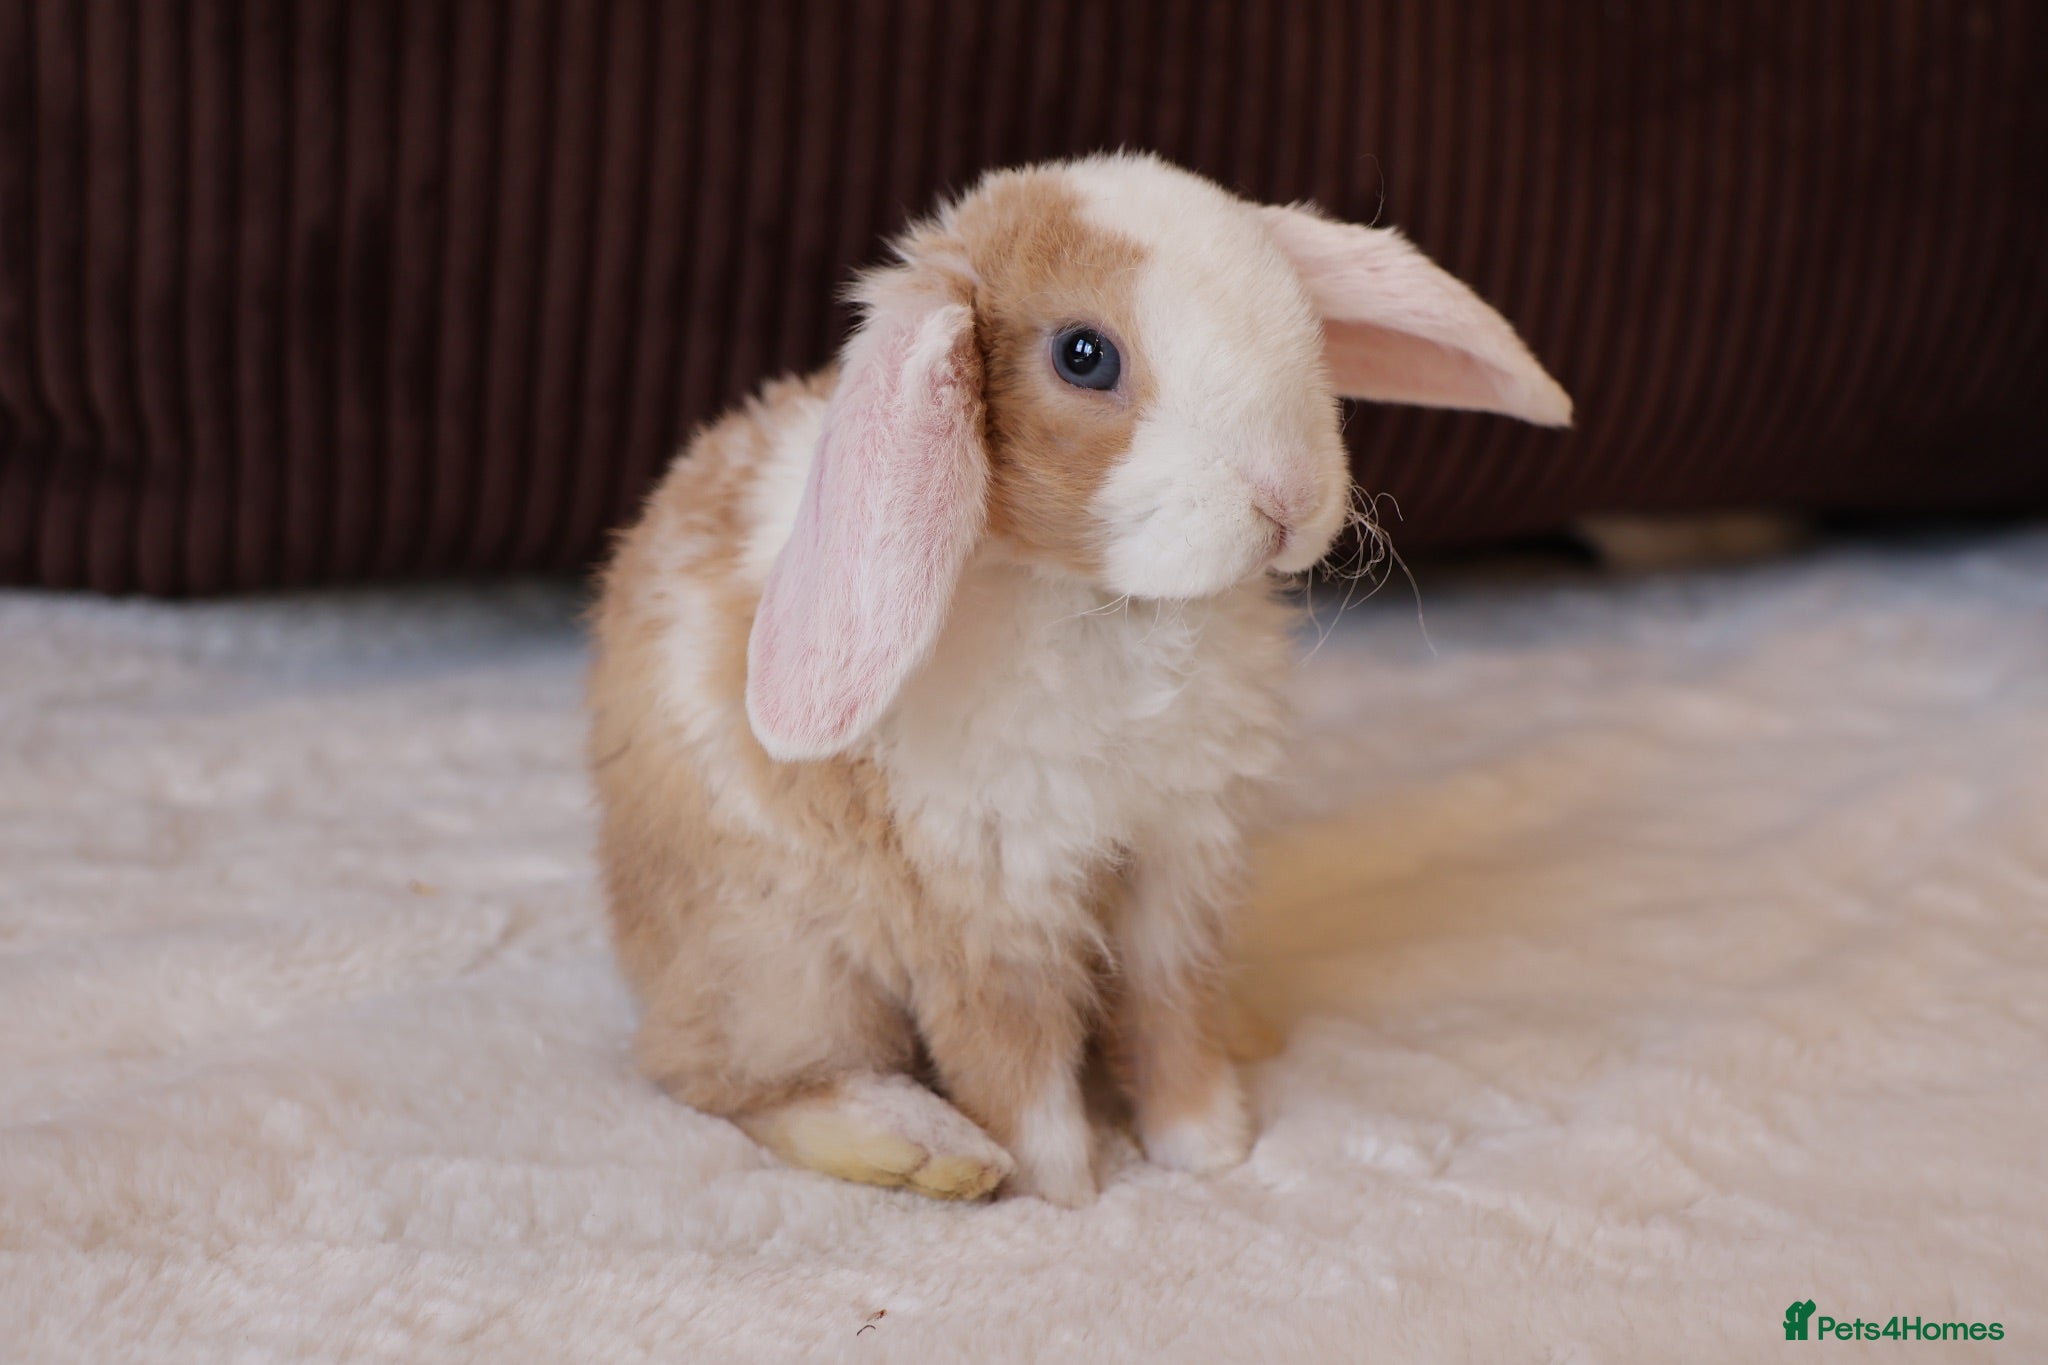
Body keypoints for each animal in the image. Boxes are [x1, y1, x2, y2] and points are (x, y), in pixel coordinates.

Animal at [587, 152, 1571, 1206]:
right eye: (1084, 356)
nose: (1289, 496)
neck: (1105, 602)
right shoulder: (987, 904)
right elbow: (1013, 1058)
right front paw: (1063, 1191)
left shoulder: (1177, 868)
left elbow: (1172, 1011)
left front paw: (1208, 1147)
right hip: (784, 965)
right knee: (720, 1074)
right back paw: (928, 1151)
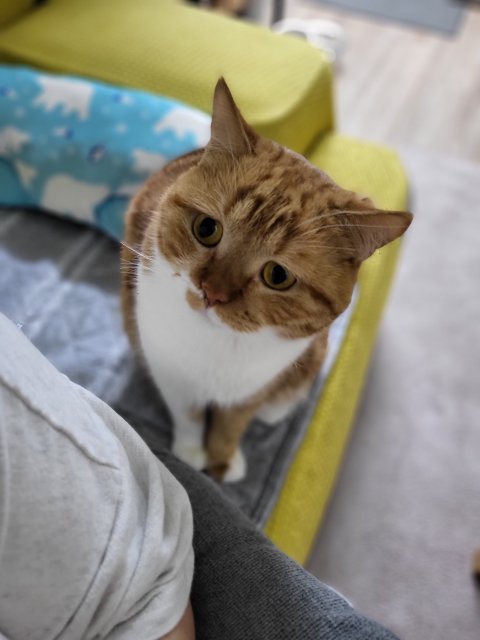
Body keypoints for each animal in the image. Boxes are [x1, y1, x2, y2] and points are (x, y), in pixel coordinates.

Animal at [121, 78, 412, 481]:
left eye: (278, 276)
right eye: (206, 229)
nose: (211, 293)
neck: (216, 345)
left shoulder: (254, 388)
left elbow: (232, 425)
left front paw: (223, 461)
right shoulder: (170, 369)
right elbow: (188, 415)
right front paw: (191, 454)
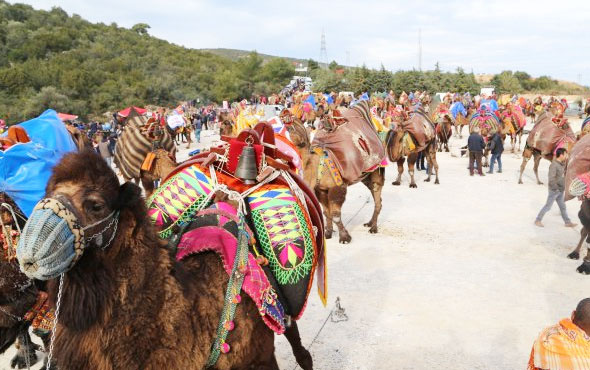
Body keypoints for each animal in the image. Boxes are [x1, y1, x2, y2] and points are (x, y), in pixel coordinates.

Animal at [284, 112, 386, 246]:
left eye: (297, 121)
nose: (285, 114)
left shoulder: (337, 187)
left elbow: (335, 214)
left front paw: (344, 238)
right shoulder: (321, 189)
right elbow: (326, 212)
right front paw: (328, 233)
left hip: (376, 172)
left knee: (377, 195)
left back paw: (373, 228)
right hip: (365, 177)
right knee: (377, 196)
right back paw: (369, 223)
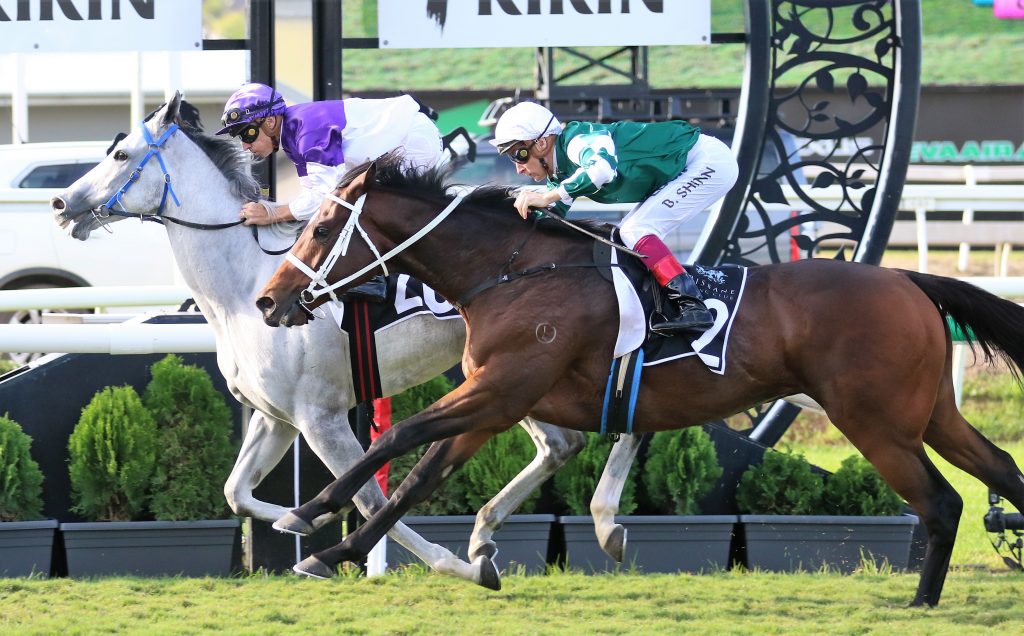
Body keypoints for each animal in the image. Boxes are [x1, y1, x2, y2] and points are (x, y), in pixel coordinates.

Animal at [49, 93, 640, 587]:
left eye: (121, 154)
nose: (60, 204)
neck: (242, 286)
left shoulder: (322, 418)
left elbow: (372, 499)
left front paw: (440, 564)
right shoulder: (277, 417)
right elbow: (237, 494)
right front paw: (303, 523)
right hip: (502, 377)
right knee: (565, 442)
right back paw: (503, 532)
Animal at [254, 159, 1024, 607]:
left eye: (321, 228)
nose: (268, 300)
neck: (511, 271)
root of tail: (909, 280)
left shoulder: (500, 390)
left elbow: (401, 440)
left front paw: (310, 516)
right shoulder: (492, 403)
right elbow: (419, 476)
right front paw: (339, 547)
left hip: (876, 422)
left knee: (942, 503)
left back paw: (921, 603)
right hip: (930, 415)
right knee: (1002, 472)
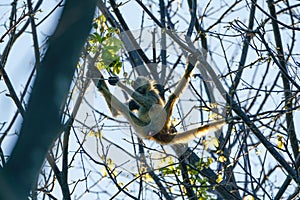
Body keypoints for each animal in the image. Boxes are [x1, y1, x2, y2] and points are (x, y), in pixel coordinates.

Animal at [97, 55, 226, 144]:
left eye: (140, 88)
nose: (139, 91)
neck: (146, 91)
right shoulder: (137, 100)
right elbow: (116, 111)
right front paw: (103, 83)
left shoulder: (151, 93)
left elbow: (150, 104)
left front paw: (119, 83)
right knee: (122, 109)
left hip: (158, 123)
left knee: (170, 98)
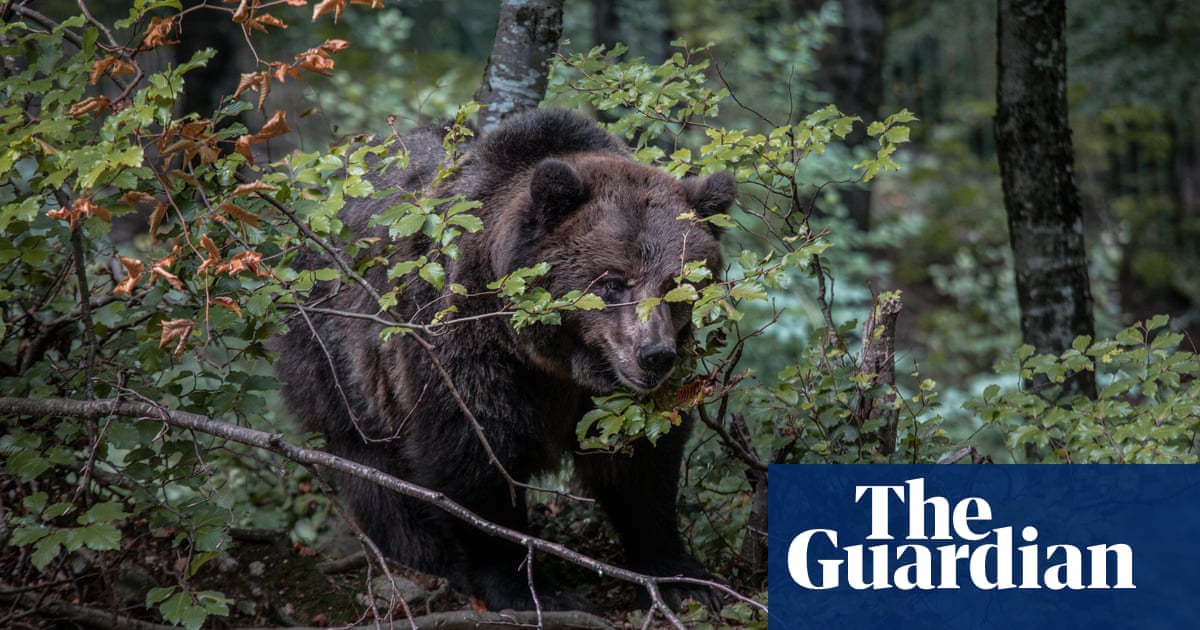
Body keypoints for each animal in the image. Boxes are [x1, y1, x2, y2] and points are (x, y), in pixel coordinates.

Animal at [273, 109, 736, 611]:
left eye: (679, 284)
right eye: (613, 281)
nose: (654, 354)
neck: (557, 362)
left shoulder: (607, 396)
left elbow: (643, 464)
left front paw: (683, 577)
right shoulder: (467, 346)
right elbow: (474, 456)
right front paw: (529, 588)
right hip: (333, 349)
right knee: (368, 460)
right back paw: (426, 553)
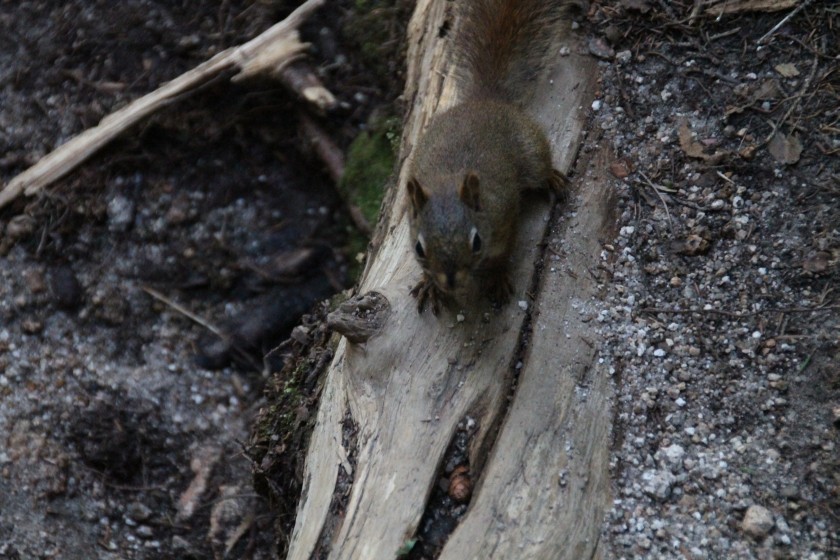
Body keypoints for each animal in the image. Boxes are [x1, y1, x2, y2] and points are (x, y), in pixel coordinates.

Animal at [406, 0, 576, 316]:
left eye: (476, 241)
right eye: (419, 248)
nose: (450, 281)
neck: (448, 183)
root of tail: (485, 100)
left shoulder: (505, 218)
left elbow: (503, 255)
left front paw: (496, 277)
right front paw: (429, 284)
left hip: (530, 148)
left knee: (540, 166)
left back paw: (552, 178)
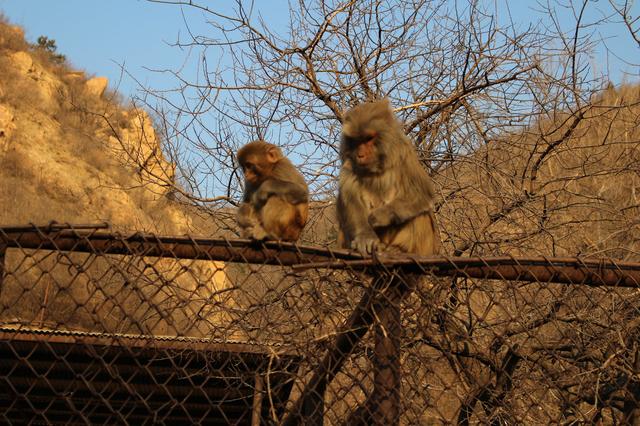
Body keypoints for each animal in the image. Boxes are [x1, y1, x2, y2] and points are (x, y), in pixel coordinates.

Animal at [340, 98, 440, 255]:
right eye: (357, 141)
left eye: (368, 139)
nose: (360, 155)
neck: (377, 165)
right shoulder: (349, 164)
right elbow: (351, 199)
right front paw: (364, 236)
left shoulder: (404, 153)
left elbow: (421, 192)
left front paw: (380, 216)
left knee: (419, 212)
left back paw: (399, 248)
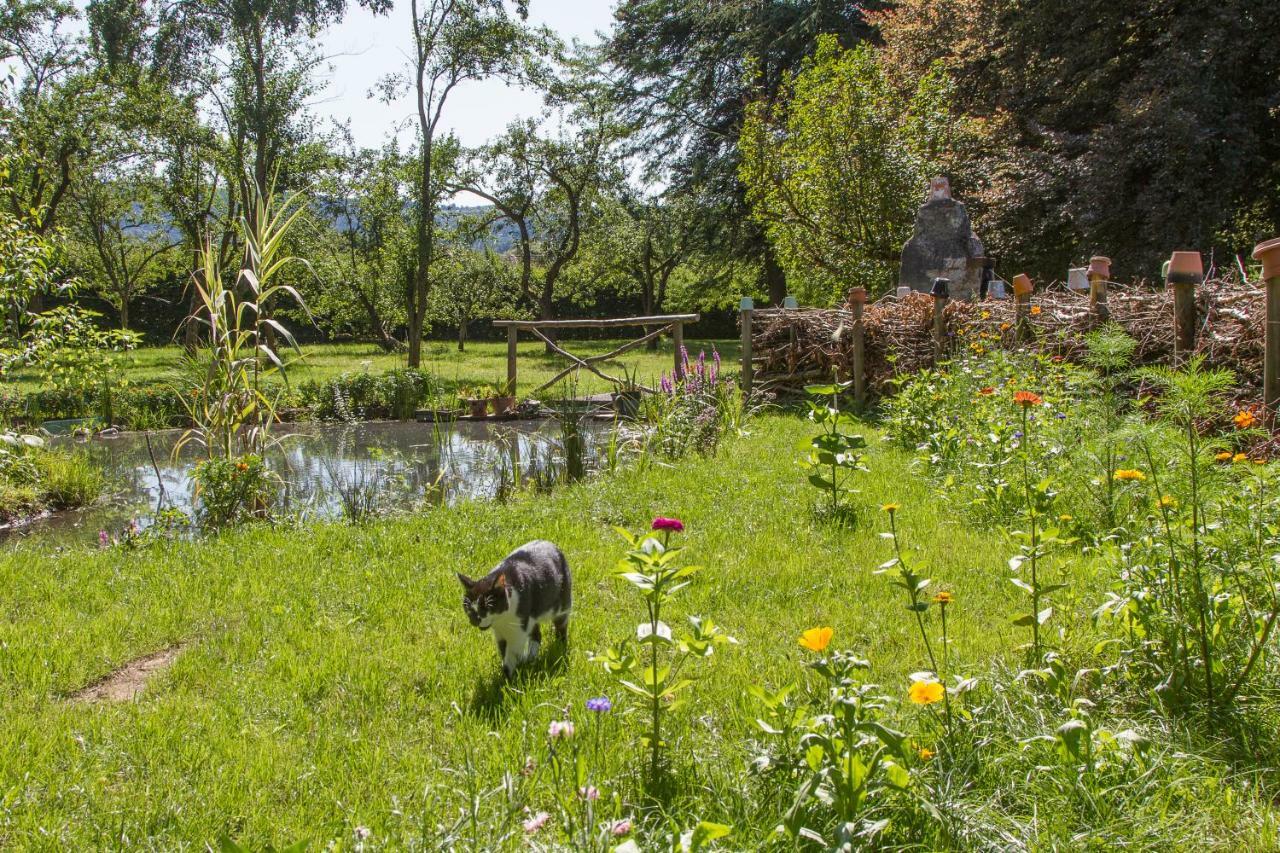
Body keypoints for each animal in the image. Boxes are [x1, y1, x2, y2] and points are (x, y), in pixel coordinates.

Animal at [458, 540, 573, 676]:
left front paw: (508, 678)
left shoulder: (518, 629)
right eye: (467, 607)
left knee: (561, 626)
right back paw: (530, 658)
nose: (475, 619)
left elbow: (510, 655)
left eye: (488, 606)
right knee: (537, 635)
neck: (501, 620)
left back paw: (559, 647)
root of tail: (550, 543)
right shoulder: (500, 633)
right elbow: (503, 651)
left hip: (562, 602)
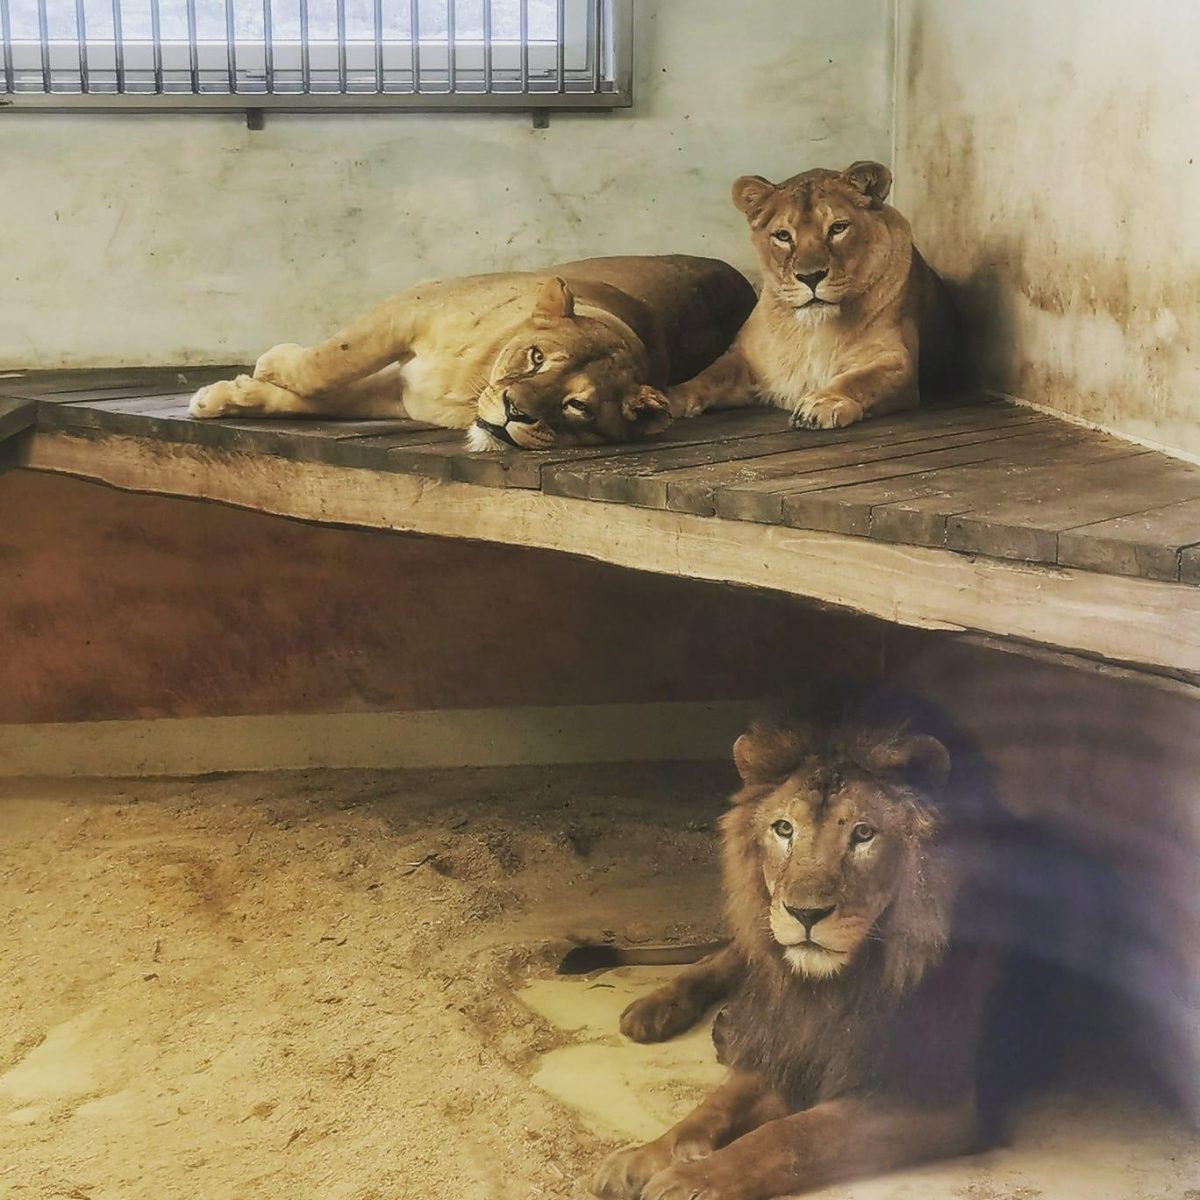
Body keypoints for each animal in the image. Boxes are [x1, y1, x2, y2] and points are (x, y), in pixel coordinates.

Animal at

★ ★ ★ ★ ★

> **Task directions**:
Only lines holding "nose" are wanted; copy all of them from the listing.

> **Exercise result**:
nose: (1289, 496)
nose: (211, 293)
nose: (285, 114)
nose: (60, 204)
nose: (268, 300)
nose: (139, 91)
nose: (654, 354)
nose: (450, 281)
nose: (360, 155)
nose: (475, 619)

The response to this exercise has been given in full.